The input
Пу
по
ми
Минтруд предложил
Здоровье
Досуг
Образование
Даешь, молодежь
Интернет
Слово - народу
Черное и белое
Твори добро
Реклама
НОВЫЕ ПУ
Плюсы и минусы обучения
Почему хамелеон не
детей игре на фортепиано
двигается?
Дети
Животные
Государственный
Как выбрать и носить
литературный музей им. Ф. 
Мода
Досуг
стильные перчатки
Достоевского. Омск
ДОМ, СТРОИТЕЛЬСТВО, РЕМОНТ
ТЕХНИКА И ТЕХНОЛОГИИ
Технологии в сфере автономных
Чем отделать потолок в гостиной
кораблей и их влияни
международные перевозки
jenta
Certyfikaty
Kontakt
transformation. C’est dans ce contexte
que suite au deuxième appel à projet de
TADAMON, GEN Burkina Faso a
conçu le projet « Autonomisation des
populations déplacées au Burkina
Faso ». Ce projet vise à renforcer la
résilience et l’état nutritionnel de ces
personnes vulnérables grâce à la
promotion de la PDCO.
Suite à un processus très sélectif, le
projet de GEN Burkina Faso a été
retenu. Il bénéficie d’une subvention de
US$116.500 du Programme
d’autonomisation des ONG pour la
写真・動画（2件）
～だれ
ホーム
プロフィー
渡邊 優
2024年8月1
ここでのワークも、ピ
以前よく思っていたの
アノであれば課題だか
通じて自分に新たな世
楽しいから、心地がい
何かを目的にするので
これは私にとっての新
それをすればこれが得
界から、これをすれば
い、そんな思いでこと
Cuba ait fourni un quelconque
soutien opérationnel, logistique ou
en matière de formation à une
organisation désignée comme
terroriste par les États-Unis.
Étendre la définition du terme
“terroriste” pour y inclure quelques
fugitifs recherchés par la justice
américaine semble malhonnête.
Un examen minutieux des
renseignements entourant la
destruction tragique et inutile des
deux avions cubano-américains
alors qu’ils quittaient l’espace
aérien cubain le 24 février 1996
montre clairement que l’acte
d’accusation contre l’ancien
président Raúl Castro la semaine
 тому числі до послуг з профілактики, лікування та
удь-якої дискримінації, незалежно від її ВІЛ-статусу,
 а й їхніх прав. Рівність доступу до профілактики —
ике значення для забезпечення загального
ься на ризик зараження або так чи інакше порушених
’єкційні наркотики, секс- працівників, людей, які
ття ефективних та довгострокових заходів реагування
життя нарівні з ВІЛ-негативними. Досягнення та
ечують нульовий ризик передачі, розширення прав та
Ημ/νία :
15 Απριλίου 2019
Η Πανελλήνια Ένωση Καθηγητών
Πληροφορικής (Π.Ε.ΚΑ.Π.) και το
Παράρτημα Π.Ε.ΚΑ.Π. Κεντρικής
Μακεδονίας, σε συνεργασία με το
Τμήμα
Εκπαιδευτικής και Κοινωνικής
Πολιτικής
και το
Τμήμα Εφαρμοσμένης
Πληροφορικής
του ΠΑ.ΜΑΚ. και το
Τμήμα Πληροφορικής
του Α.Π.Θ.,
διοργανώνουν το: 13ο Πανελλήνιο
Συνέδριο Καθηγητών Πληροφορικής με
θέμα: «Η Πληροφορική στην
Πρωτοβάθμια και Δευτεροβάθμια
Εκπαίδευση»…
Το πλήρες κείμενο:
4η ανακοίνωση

Exercise aim
Please extract every line of the material above that contains the word "ризик". Case counts, so match capitals and lowercase letters precisely.

Answer for the task
ься на ризик зараження або так чи інакше порушених
ечують нульовий ризик передачі, розширення прав та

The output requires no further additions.